- ASSIGNMENT -
The records that follow should be copied out exactly, pictures excluded.

- DATA TO EXAMINE -
::::::::::

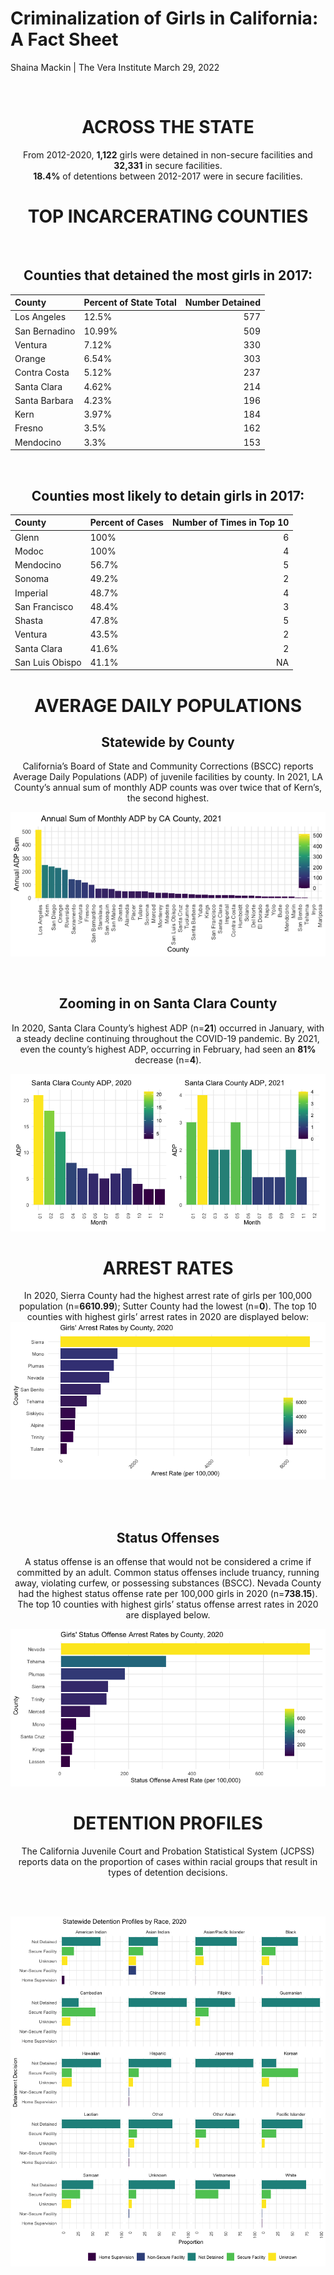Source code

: Criminalization of Girls in California: A Fact Sheet
================
Shaina Mackin \| The Vera Institute
March 29, 2022

<br>

<center>

# ACROSS THE STATE

From 2012-2020, **1,122** girls were detained in non-secure facilities
and **32,331** in secure facilities.  
**18.4%** of detentions between 2012-2017 were in secure facilities.

# TOP INCARCERATING COUNTIES

<br>
<center>

## Counties that detained the most girls in 2017:

</center>

| County        | Percent of State Total | Number Detained |
|:--------------|:-----------------------|----------------:|
| Los Angeles   | 12.5%                  |             577 |
| San Bernadino | 10.99%                 |             509 |
| Ventura       | 7.12%                  |             330 |
| Orange        | 6.54%                  |             303 |
| Contra Costa  | 5.12%                  |             237 |
| Santa Clara   | 4.62%                  |             214 |
| Santa Barbara | 4.23%                  |             196 |
| Kern          | 3.97%                  |             184 |
| Fresno        | 3.5%                   |             162 |
| Mendocino     | 3.3%                   |             153 |

<br>
<center>

## Counties most likely to detain girls in 2017:

</center>

| County          | Percent of Cases | Number of Times in Top 10 |
|:----------------|:-----------------|--------------------------:|
| Glenn           | 100%             |                         6 |
| Modoc           | 100%             |                         4 |
| Mendocino       | 56.7%            |                         5 |
| Sonoma          | 49.2%            |                         2 |
| Imperial        | 48.7%            |                         4 |
| San Francisco   | 48.4%            |                         3 |
| Shasta          | 47.8%            |                         5 |
| Ventura         | 43.5%            |                         2 |
| Santa Clara     | 41.6%            |                         2 |
| San Luis Obispo | 41.1%            |                        NA |

<center>

# AVERAGE DAILY POPULATIONS

## Statewide by County

California’s Board of State and Community Corrections (BSCC) reports
Average Daily Populations (ADP) of juvenile facilities by county. In
2021, LA County’s annual sum of monthly ADP counts was over twice that
of Kern’s, the second highest. <br>

![](ADP_files/figure-gfm/annual_adp-1.png)<!-- -->

<br>

## Zooming in on Santa Clara County

In 2020, Santa Clara County’s highest ADP (n=**21**) occurred in
January, with a steady decline continuing throughout the COVID-19
pandemic. By 2021, even the county’s highest ADP, occurring in February,
had seen an **81%** decrease (n=**4**).

![](ADP_files/figure-gfm/santa_clara_county-1.png)<!-- -->

# ARREST RATES

In 2020, Sierra County had the highest arrest rate of girls per 100,000
population (n=**6610.99**); Sutter County had the lowest (n=**0**). The
top 10 counties with highest girls’ arrest rates in 2020 are displayed
below: <br> ![](ADP_files/figure-gfm/arrests-1.png)<!-- -->

<br>

<br>

## Status Offenses

A status offense is an offense that would not be considered a crime if
committed by an adult. Common status offenses include truancy, running
away, violating curfew, or possessing substances (BSCC). Nevada County
had the highest status offense rate per 100,000 girls in 2020
(n=**738.15**). The top 10 counties with highest girls’ status offense
arrest rates in 2020 are displayed below.

![](ADP_files/figure-gfm/arrests2-1.png)<!-- -->

# DETENTION PROFILES

The California Juvenile Court and Probation Statistical System (JCPSS)
reports data on the proportion of cases within racial groups that result
in types of detention decisions.

<br>

<br>

![](ADP_files/figure-gfm/detentions2-1.png)<!-- -->

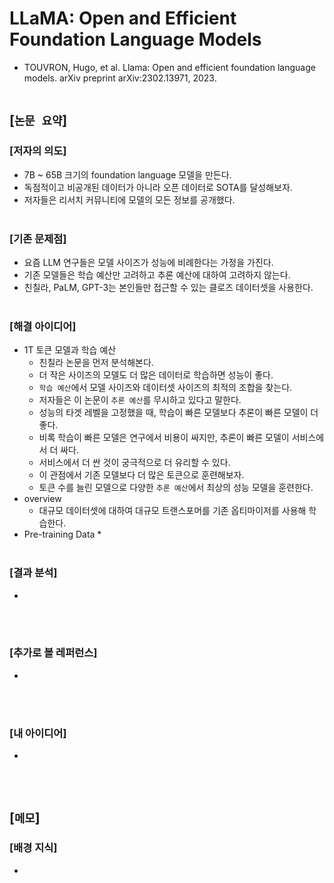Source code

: # LLaMA: Open and Efficient Foundation Language Models
* TOUVRON, Hugo, et al. Llama: Open and efficient foundation language models. arXiv preprint arXiv:2302.13971, 2023.
<br><br>

## [`논문 요약`]

### [저자의 의도]
* 7B ~ 65B 크기의 foundation language 모델을 만든다.
* 독점적이고 비공개된 데이터가 아니라 오픈 데이터로 SOTA를 달성해보자.
* 저자들은 리서치 커뮤니티에 모델의 모든 정보를 공개했다.
<br><br>

### [기존 문제점]
* 요즘 LLM 연구들은 모델 사이즈가 성능에 비례한다는 가정을 가진다.
* 기존 모델들은 학습 예산만 고려하고 추론 예산에 대하여 고려하지 않는다.
* 친칠라, PaLM, GPT-3는 본인들만 접근할 수 있는 클로즈 데이터셋을 사용한다.
<br><br>

### [해결 아이디어]
* 1T 토큰 모델과 학습 예산
    * 친칠라 논문을 먼저 분석해본다.
    * 더 작은 사이즈의 모델도 더 많은 데이터로 학습하면 성능이 좋다. 
    * `학습 예산`에서 모델 사이즈와 데이터셋 사이즈의 최적의 조합을 찾는다.
    * 저자들은 이 논문이 `추론 예산`를 무시하고 있다고 말한다.
    * 성능의 타겟 레벨을 고정했을 때, 학습이 빠른 모델보다 추론이 빠른 모델이 더 좋다.
    * 비록 학습이 빠른 모델은 연구에서 비용이 싸지만, 추론이 빠른 모델이 서비스에서 더 싸다.
    * 서비스에서 더 싼 것이 궁극적으로 더 유리할 수 있다.
    * 이 관점에서 기존 모델보다 더 많은 토큰으로 훈련해보자.
    * 토큰 수를 늘린 모델으로 다양한 `추론 예산`에서 최상의 성능 모델을 훈련한다.
* overview
    * 대규모 데이터셋에 대하여 대규모 트랜스포머를 기존 옵티마이저를 사용해 학습한다.
* Pre-training Data
    * 
<br><br>

### [결과 분석]
* 
<br><br>

### [추가로 볼 레퍼런스]
* 
<br><br>

### [내 아이디어]
* 
<br><br>



## [`메모`]

### [배경 지식]
* 
<br><br>


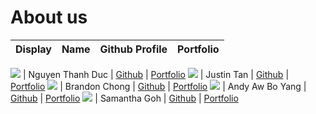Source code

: # About us

Display | Name | Github Profile | Portfolio 
--------|:----:|:--------------:|:---------:

![](https://via.placeholder.com/100.png?text=Photo) | Nguyen Thanh Duc | [Github](https://github.com/thanhduc2000) | [Portfolio](docs/team/ducng.md)
![](https://via.placeholder.com/100.png?text=Photo) | Justin Tan | [Github](https://github.com/JustinnT) | [Portfolio](docs/team/johndoe.md)
![](https://via.placeholder.com/100.png?text=Photo) | Brandon Chong | [Github](https://github.com/brandoncjh) | [Portfolio](https://linkedin.com/in/brandoncjh)
![](https://via.placeholder.com/100.png?text=Photo) | Andy Aw Bo Yang | [Github](https://github.com/andy-aw-why) | [Portfolio](docs/team/johndoe.md)
![](https://via.placeholder.com/100.png?text=Photo) | Samantha Goh | [Github](https://github.com/yukilite) | [Portfolio](docs/team/yukilite.md)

::::::::::

- TASK RESULT -
Source code

: Criminalization of Girls in California: A Fact Sheet
================
Shaina Mackin \| The Vera Institute
March 29, 2022

<br>

<center>

# ACROSS THE STATE

From 2012-2020, **1,122** girls were detained in non-secure facilities
and **32,331** in secure facilities.  
**18.4%** of detentions between 2012-2017 were in secure facilities.

# TOP INCARCERATING COUNTIES

<br>
<center>

## Counties that detained the most girls in 2017:

</center>

| County        | Percent of State Total | Number Detained |
|:--------------|:-----------------------|----------------:|
| Los Angeles   | 12.5%                  |             577 |
| San Bernadino | 10.99%                 |             509 |
| Ventura       | 7.12%                  |             330 |
| Orange        | 6.54%                  |             303 |
| Contra Costa  | 5.12%                  |             237 |
| Santa Clara   | 4.62%                  |             214 |
| Santa Barbara | 4.23%                  |             196 |
| Kern          | 3.97%                  |             184 |
| Fresno        | 3.5%                   |             162 |
| Mendocino     | 3.3%                   |             153 |

<br>
<center>

## Counties most likely to detain girls in 2017:

</center>

| County          | Percent of Cases | Number of Times in Top 10 |
|:----------------|:-----------------|--------------------------:|
| Glenn           | 100%             |                         6 |
| Modoc           | 100%             |                         4 |
| Mendocino       | 56.7%            |                         5 |
| Sonoma          | 49.2%            |                         2 |
| Imperial        | 48.7%            |                         4 |
| San Francisco   | 48.4%            |                         3 |
| Shasta          | 47.8%            |                         5 |
| Ventura         | 43.5%            |                         2 |
| Santa Clara     | 41.6%            |                         2 |
| San Luis Obispo | 41.1%            |                        NA |

<center>

# AVERAGE DAILY POPULATIONS

## Statewide by County

California’s Board of State and Community Corrections (BSCC) reports
Average Daily Populations (ADP) of juvenile facilities by county. In
2021, LA County’s annual sum of monthly ADP counts was over twice that
of Kern’s, the second highest. <br>

![](ADP_files/figure-gfm/annual_adp-1.png)<!-- -->

<br>

## Zooming in on Santa Clara County

In 2020, Santa Clara County’s highest ADP (n=**21**) occurred in
January, with a steady decline continuing throughout the COVID-19
pandemic. By 2021, even the county’s highest ADP, occurring in February,
had seen an **81%** decrease (n=**4**).

![](ADP_files/figure-gfm/santa_clara_county-1.png)<!-- -->

# ARREST RATES

In 2020, Sierra County had the highest arrest rate of girls per 100,000
population (n=**6610.99**); Sutter County had the lowest (n=**0**). The
top 10 counties with highest girls’ arrest rates in 2020 are displayed
below: <br> ![](ADP_files/figure-gfm/arrests-1.png)<!-- -->

<br>

<br>

## Status Offenses

A status offense is an offense that would not be considered a crime if
committed by an adult. Common status offenses include truancy, running
away, violating curfew, or possessing substances (BSCC). Nevada County
had the highest status offense rate per 100,000 girls in 2020
(n=**738.15**). The top 10 counties with highest girls’ status offense
arrest rates in 2020 are displayed below.

![](ADP_files/figure-gfm/arrests2-1.png)<!-- -->

# DETENTION PROFILES

The California Juvenile Court and Probation Statistical System (JCPSS)
reports data on the proportion of cases within racial groups that result
in types of detention decisions.

<br>

<br>

![](ADP_files/figure-gfm/detentions2-1.png)<!-- -->

Source code

: # LLaMA: Open and Efficient Foundation Language Models
* TOUVRON, Hugo, et al. Llama: Open and efficient foundation language models. arXiv preprint arXiv:2302.13971, 2023.
<br><br>

## [`논문 요약`]

### [저자의 의도]
* 7B ~ 65B 크기의 foundation language 모델을 만든다.
* 독점적이고 비공개된 데이터가 아니라 오픈 데이터로 SOTA를 달성해보자.
* 저자들은 리서치 커뮤니티에 모델의 모든 정보를 공개했다.
<br><br>

### [기존 문제점]
* 요즘 LLM 연구들은 모델 사이즈가 성능에 비례한다는 가정을 가진다.
* 기존 모델들은 학습 예산만 고려하고 추론 예산에 대하여 고려하지 않는다.
* 친칠라, PaLM, GPT-3는 본인들만 접근할 수 있는 클로즈 데이터셋을 사용한다.
<br><br>

### [해결 아이디어]
* 1T 토큰 모델과 학습 예산
    * 친칠라 논문을 먼저 분석해본다.
    * 더 작은 사이즈의 모델도 더 많은 데이터로 학습하면 성능이 좋다. 
    * `학습 예산`에서 모델 사이즈와 데이터셋 사이즈의 최적의 조합을 찾는다.
    * 저자들은 이 논문이 `추론 예산`를 무시하고 있다고 말한다.
    * 성능의 타겟 레벨을 고정했을 때, 학습이 빠른 모델보다 추론이 빠른 모델이 더 좋다.
    * 비록 학습이 빠른 모델은 연구에서 비용이 싸지만, 추론이 빠른 모델이 서비스에서 더 싸다.
    * 서비스에서 더 싼 것이 궁극적으로 더 유리할 수 있다.
    * 이 관점에서 기존 모델보다 더 많은 토큰으로 훈련해보자.
    * 토큰 수를 늘린 모델으로 다양한 `추론 예산`에서 최상의 성능 모델을 훈련한다.
* overview
    * 대규모 데이터셋에 대하여 대규모 트랜스포머를 기존 옵티마이저를 사용해 학습한다.
* Pre-training Data
    * 
<br><br>

### [결과 분석]
* 
<br><br>

### [추가로 볼 레퍼런스]
* 
<br><br>

### [내 아이디어]
* 
<br><br>



## [`메모`]

### [배경 지식]
* 
<br><br>


Source code

: # About us

Display | Name | Github Profile | Portfolio 
--------|:----:|:--------------:|:---------:

![](https://via.placeholder.com/100.png?text=Photo) | Nguyen Thanh Duc | [Github](https://github.com/thanhduc2000) | [Portfolio](docs/team/ducng.md)
![](https://via.placeholder.com/100.png?text=Photo) | Justin Tan | [Github](https://github.com/JustinnT) | [Portfolio](docs/team/johndoe.md)
![](https://via.placeholder.com/100.png?text=Photo) | Brandon Chong | [Github](https://github.com/brandoncjh) | [Portfolio](https://linkedin.com/in/brandoncjh)
![](https://via.placeholder.com/100.png?text=Photo) | Andy Aw Bo Yang | [Github](https://github.com/andy-aw-why) | [Portfolio](docs/team/johndoe.md)
![](https://via.placeholder.com/100.png?text=Photo) | Samantha Goh | [Github](https://github.com/yukilite) | [Portfolio](docs/team/yukilite.md)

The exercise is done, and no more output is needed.